Shah Rukh Khan captivates the moment his presence is felt, mind you, felt and not seen on the screen. As Jahangir Khan, SRK is sensationally endearing, in spite of his unconventional therapies. The methods used by Khan to heal the mentally unstable, love lost Kaira is at times humorous and heart-rending at most of the places. He tells stories to Kaira that she fails to re-narrate and he charms, he compares life’s complications to the waves on the beach and he charms, he compares love to chair and yet he charms effortlessly.
Gauri Shinde tries to explore the shame that one experiences when therapy seems like a solution. Through this movie, she succeeds in making you realize that failure is not eternal and agreeing for a solution is no shame. But when compared to her previous stint at directing, Gauri Shinde goes way below the bar. English Vinglish was easily relatable to every class and individual though with Dear Zindagi, you don’t relate to Alia Bhatt entirely.

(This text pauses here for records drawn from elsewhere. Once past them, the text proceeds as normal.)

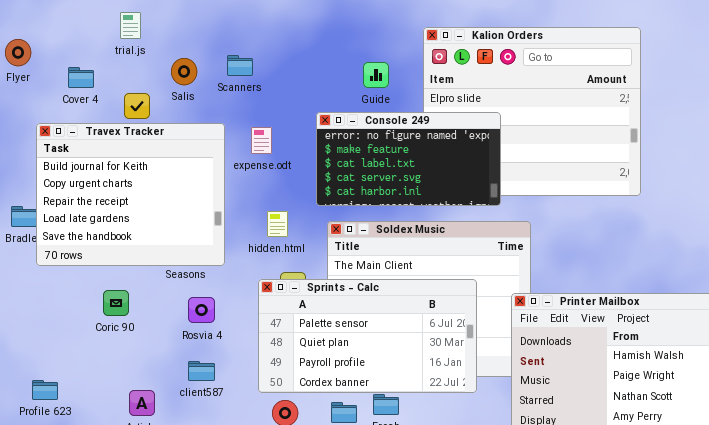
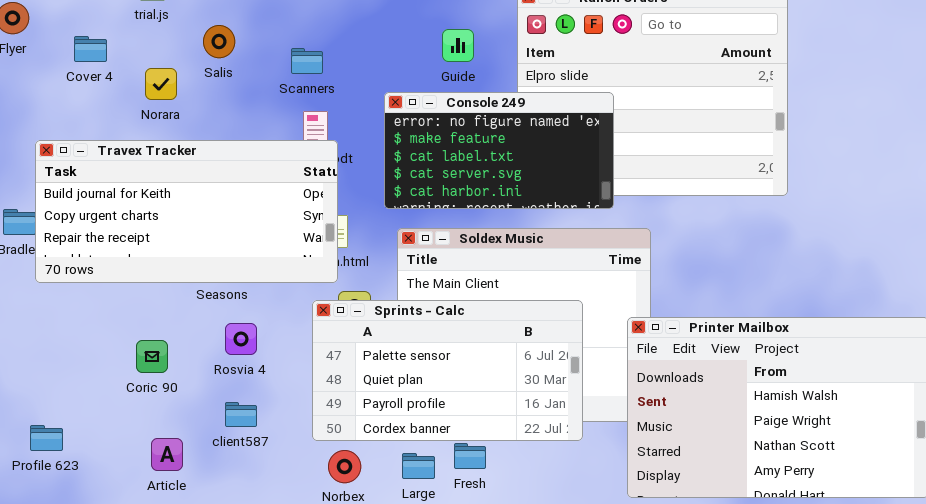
Scanners: [227,55,253,76] -> [291,48,323,74], moved
Travex Tracker: [36,123,225,266] -> [35,140,338,283], resized
Coric 90: [103,290,129,316] -> [136,340,168,373], moved

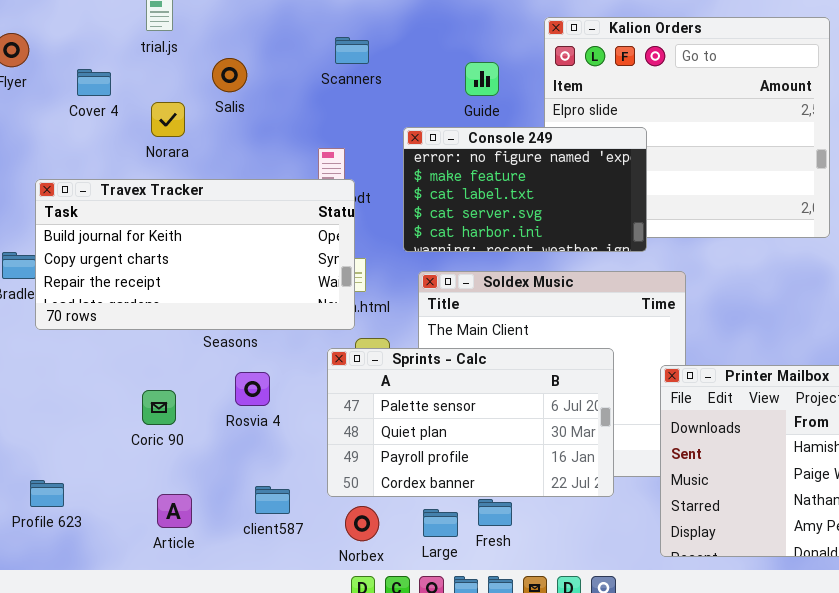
Scanners: [291,48,323,74] -> [335,37,369,64], moved
client587: [225,402,257,427] -> [255,486,290,514], moved

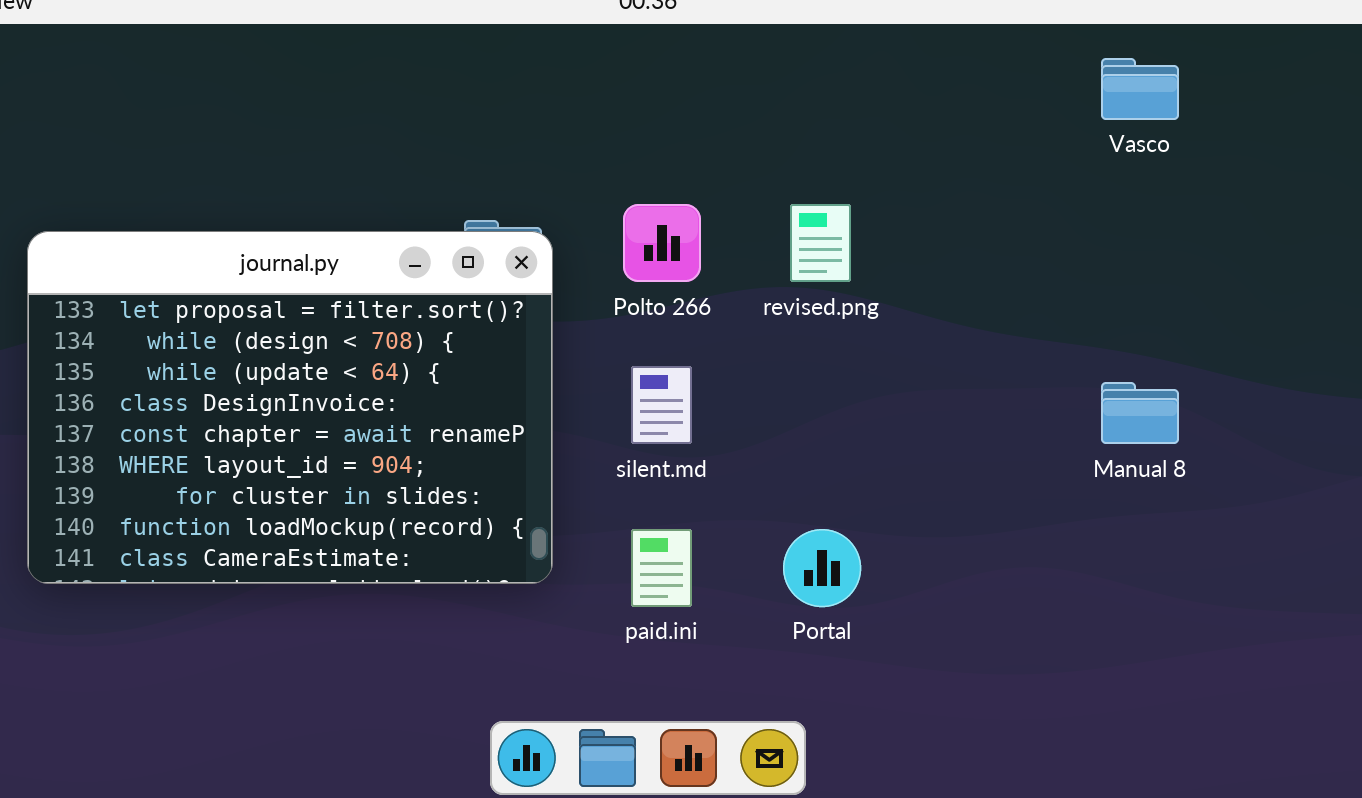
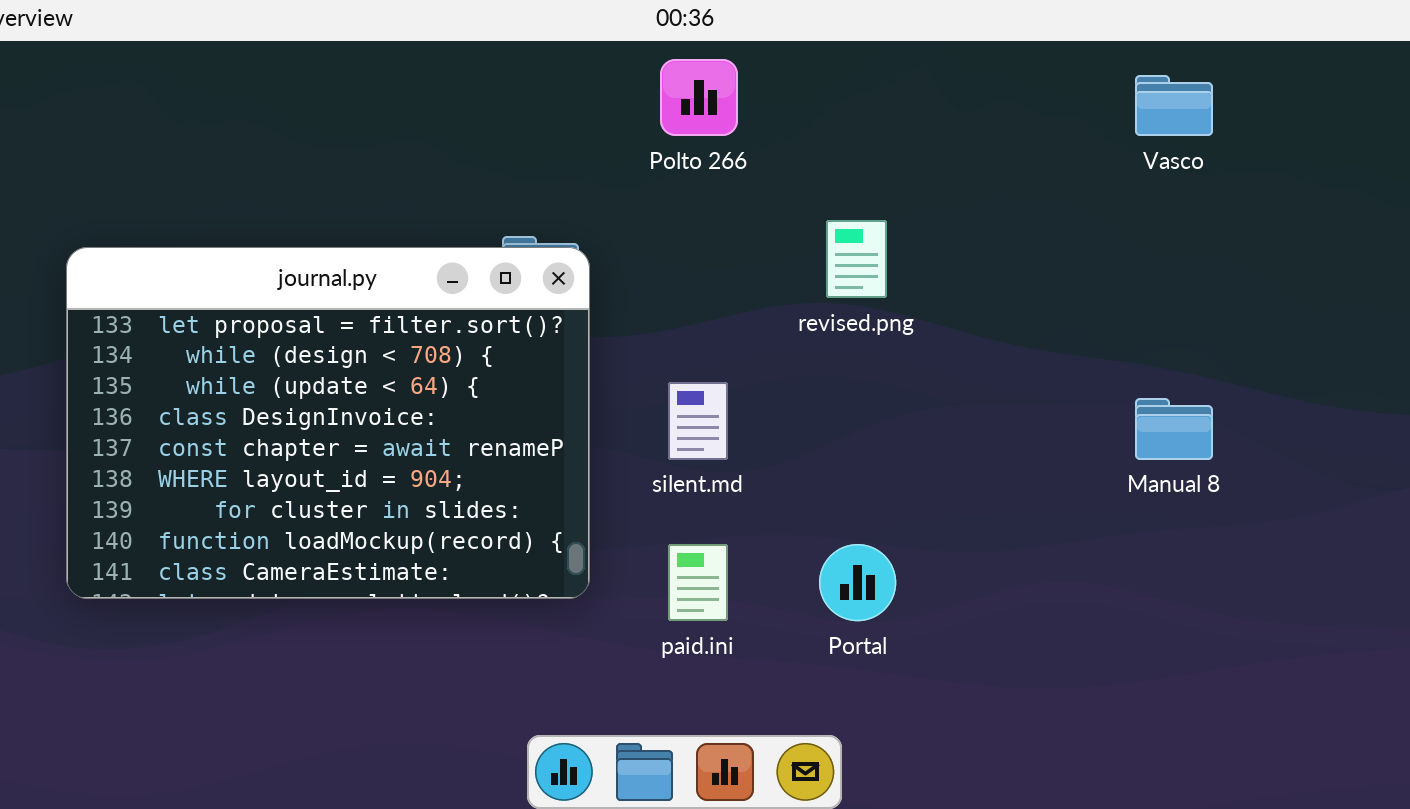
Polto 266: [623,204,701,282] -> [660,59,738,136], moved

Dear Zindagi caters to the niche audience and will find it tough to leave a mark on the rest. The movie is enjoyable in parts and it is Alia’s upsetting sense of humour that will make you like her in spite of her wrongs. It is sheer joy to watch SRK swaying through the movie with ease and throwing away pieces of advice, every time he appears on the screen, like he is a pro. Other minor characters do their job well but it is Yashaswini Dayama, who is the most likable one of the lot from the friend list that Kaira holds too dear to her.
With the ongoing demonetization scenario in the country, Dear Zindagi seems to be a necessity for the pseudo modern country that we are living in. So just spend on this one.
We go with 3.5 out of 5 for this high on drama saga.